In summer, everybody wants to hit the road. That means traffic, and traffic means tailgating. Drivers need to know how to deal with tailgaters and how to avoid becoming one themselves.
According to the AAA Traffic Safety Culture Index, tailgating is the most common aggressive driving behavior: More than half of American drivers admit to purposefully tailgating another vehicle at least once in the past year.
Tailgating isn’t just a minor annoyance – it’s a major danger. Over the past five years in New York, drivers following too closely have contributed to over 200,000 collisions, resulting in more than 100,000 injuries.

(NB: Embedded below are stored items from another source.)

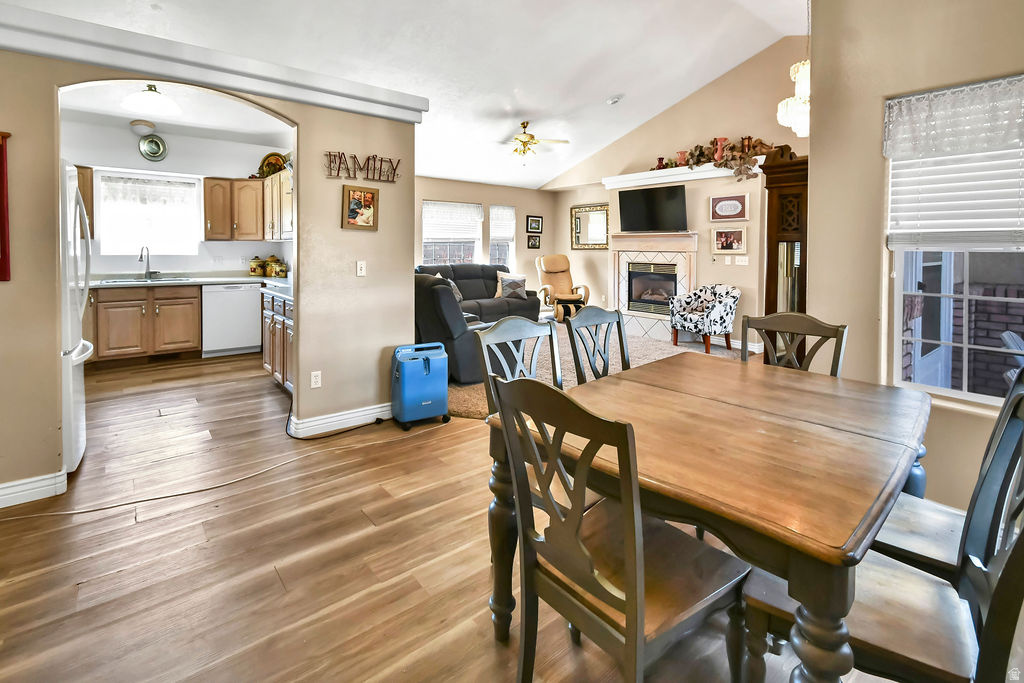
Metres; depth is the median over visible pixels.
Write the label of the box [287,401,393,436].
baseboard
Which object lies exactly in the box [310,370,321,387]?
wall socket
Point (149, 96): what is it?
ceiling light
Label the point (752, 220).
fireplace wall
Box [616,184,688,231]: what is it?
television
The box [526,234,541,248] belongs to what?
picture frame
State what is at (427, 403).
oxygen concentrator
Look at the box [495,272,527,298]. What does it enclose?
throw pillow
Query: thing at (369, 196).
framed picture
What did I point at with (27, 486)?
baseboard
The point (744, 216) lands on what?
framed picture
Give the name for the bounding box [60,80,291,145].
kitchen ceiling
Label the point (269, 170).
decorative plate
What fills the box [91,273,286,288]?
countertop
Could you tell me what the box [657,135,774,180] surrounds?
garland
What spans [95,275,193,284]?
sink
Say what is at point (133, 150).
kitchen wall
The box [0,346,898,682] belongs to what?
wood floor
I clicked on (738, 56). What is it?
ceiling
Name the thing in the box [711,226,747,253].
framed picture
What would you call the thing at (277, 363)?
base cabinet
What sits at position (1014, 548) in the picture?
dining chair
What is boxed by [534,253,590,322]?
recliner chair
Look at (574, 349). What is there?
dining chair
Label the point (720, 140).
red vase
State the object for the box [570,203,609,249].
mirror
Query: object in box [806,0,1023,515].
right wall
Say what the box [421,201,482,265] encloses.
living room window
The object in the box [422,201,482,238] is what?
window blind
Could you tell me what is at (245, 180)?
upper cabinet
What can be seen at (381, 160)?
word sign
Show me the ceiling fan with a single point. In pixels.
(532, 138)
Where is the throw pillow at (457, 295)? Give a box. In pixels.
[435,272,462,304]
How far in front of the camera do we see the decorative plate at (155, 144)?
5.26 m
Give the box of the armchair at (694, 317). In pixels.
[668,283,739,353]
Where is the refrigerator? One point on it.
(79, 411)
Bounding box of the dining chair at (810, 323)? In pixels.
[740,310,847,374]
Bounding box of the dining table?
[484,351,932,682]
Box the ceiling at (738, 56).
[1,0,809,191]
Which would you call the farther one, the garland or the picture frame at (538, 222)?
the picture frame at (538, 222)
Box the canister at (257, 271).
[249,256,265,276]
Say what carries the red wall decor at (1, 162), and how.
attached to the partition wall at (369, 259)
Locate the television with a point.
(648, 198)
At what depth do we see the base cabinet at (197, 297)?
4.79 m
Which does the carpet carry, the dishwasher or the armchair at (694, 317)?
the armchair at (694, 317)
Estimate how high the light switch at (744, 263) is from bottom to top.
0.115 m
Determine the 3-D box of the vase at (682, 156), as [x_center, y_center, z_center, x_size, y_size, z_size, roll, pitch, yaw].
[2.374,-2.101,5.959,0.149,0.216,0.165,-3,5,-39]
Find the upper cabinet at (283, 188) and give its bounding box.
[262,164,293,240]
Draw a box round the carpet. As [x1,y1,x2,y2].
[442,325,758,419]
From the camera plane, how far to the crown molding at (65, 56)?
2.47 m
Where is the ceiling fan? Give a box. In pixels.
[498,120,571,165]
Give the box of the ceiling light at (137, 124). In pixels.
[129,119,155,136]
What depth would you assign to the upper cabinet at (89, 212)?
4.80 m
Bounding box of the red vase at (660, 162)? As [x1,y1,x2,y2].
[655,156,666,169]
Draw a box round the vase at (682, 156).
[675,150,688,166]
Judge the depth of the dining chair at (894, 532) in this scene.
1.25 m
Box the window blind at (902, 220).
[885,135,1023,250]
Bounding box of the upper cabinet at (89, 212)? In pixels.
[76,164,94,235]
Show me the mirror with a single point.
(580, 227)
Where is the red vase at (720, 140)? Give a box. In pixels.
[712,137,728,161]
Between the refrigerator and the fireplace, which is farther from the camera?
the fireplace
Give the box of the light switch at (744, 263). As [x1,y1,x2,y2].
[736,255,748,264]
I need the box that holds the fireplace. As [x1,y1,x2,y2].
[609,231,700,340]
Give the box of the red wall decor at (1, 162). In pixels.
[0,130,11,280]
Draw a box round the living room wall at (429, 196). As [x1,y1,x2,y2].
[418,176,553,304]
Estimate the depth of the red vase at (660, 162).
6.31 m
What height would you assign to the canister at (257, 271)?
0.267 m
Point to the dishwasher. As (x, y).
(253, 297)
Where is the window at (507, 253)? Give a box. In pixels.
[489,204,514,268]
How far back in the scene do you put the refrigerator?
2.47 m
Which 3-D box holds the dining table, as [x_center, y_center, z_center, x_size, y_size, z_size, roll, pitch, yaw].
[0.779,0.734,1.595,1.454,0.754,1.013,-3,5,-39]
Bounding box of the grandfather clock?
[759,146,808,343]
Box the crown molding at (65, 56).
[0,1,428,122]
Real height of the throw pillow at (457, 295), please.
0.420 m
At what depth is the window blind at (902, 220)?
2.03 m
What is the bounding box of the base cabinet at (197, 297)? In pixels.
[90,285,202,363]
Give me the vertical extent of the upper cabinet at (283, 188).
0.759 m
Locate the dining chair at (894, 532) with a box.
[868,366,1023,579]
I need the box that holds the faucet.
[139,246,159,278]
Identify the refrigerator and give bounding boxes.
[59,159,91,470]
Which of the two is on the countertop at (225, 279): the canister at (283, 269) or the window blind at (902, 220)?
the canister at (283, 269)
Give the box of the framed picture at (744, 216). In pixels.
[709,193,749,221]
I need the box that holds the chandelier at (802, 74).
[776,0,810,138]
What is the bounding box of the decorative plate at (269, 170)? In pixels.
[256,152,287,177]
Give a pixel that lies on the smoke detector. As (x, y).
(612, 100)
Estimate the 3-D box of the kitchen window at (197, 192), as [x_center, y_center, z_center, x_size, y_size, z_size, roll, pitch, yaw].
[-4.565,-1.193,5.379,1.006,1.066,0.141,-3,5,-39]
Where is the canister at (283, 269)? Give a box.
[268,256,286,277]
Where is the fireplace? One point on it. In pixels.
(624, 295)
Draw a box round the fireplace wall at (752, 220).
[548,35,810,353]
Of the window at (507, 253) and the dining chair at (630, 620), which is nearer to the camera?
the dining chair at (630, 620)
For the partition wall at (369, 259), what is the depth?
2.95 m
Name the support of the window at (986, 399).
in the right wall at (810, 295)
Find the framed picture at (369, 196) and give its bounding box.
[341,185,378,230]
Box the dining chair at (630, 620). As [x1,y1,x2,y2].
[491,372,746,682]
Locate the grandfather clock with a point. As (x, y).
(774, 227)
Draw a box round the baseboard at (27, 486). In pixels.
[0,470,65,508]
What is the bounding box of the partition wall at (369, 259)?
[0,36,417,506]
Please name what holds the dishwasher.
on the wood floor
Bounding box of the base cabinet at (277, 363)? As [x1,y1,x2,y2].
[261,289,293,392]
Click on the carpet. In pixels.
(670, 349)
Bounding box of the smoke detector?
[606,94,622,104]
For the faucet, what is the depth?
5.16 m
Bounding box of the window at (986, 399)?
[884,75,1023,405]
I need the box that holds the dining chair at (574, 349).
[567,305,629,383]
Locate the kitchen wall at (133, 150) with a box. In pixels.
[61,116,291,279]
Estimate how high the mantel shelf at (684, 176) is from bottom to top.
0.130 m
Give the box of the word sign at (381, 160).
[324,151,400,181]
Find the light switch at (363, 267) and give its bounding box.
[356,260,365,275]
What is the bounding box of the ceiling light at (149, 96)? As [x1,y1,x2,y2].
[121,84,181,117]
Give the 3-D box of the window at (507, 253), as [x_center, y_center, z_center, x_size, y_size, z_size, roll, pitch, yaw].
[-0.203,-1.273,8.200,0.601,1.512,0.163,-3,5,-39]
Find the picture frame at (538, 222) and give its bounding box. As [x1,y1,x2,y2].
[526,215,542,232]
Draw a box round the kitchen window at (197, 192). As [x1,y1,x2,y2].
[95,169,200,256]
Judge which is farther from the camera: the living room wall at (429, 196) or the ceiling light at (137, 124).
the living room wall at (429, 196)
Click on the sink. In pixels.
(111, 281)
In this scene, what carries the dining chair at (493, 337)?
on the wood floor
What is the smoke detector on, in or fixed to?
attached to the ceiling at (738, 56)
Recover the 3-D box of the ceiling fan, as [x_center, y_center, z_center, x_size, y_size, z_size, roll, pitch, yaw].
[0.202,-2.318,5.959,1.069,0.576,1.086,-3,5,-39]
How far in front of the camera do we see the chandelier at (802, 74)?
3.54 m
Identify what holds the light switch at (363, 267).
attached to the partition wall at (369, 259)
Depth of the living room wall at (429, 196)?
8.16 m
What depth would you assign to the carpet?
4.99 m
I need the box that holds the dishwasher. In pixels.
[201,282,262,357]
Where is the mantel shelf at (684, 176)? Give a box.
[602,162,761,188]
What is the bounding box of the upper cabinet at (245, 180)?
[203,177,264,240]
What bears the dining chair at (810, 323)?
on the wood floor
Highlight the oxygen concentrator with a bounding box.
[390,342,449,430]
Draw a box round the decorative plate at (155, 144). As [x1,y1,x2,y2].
[138,134,167,161]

Autonomous emergency braking offers immense potential to reduce these ill effects. These systems – frequently advertised on car commercials – detect an impending crash and engage the brakes. But AAA tests have found that these systems vary widely in performance. Some are designed only to lessen crash severity, not prevent collisions entirely, and even the most advanced systems did not avoid crashes in every scenario.
The near-term solution is changing driver behavior. If someone is tailgating you, move over to let them pass – and hope that police, who issued over 23,000 tickets to motorists following too closely in New York in 2015, are nearby.
To make sure that you don’t lapse into the habit yourself, depart early on every trip, so you’re not tempted. Leave three to four seconds between your car and the car in front of you, with even more space in inclement weather or if you’re behind a motorcycle. And if that open space soon becomes occupied, then what? Keep following the three-to four second rule, and you’ll be at a safe distance shortly.
Leave the tailgating to the ballpark or the concert parking lot. Ultimately, it’s better to save your own skin than to save two seconds on the road.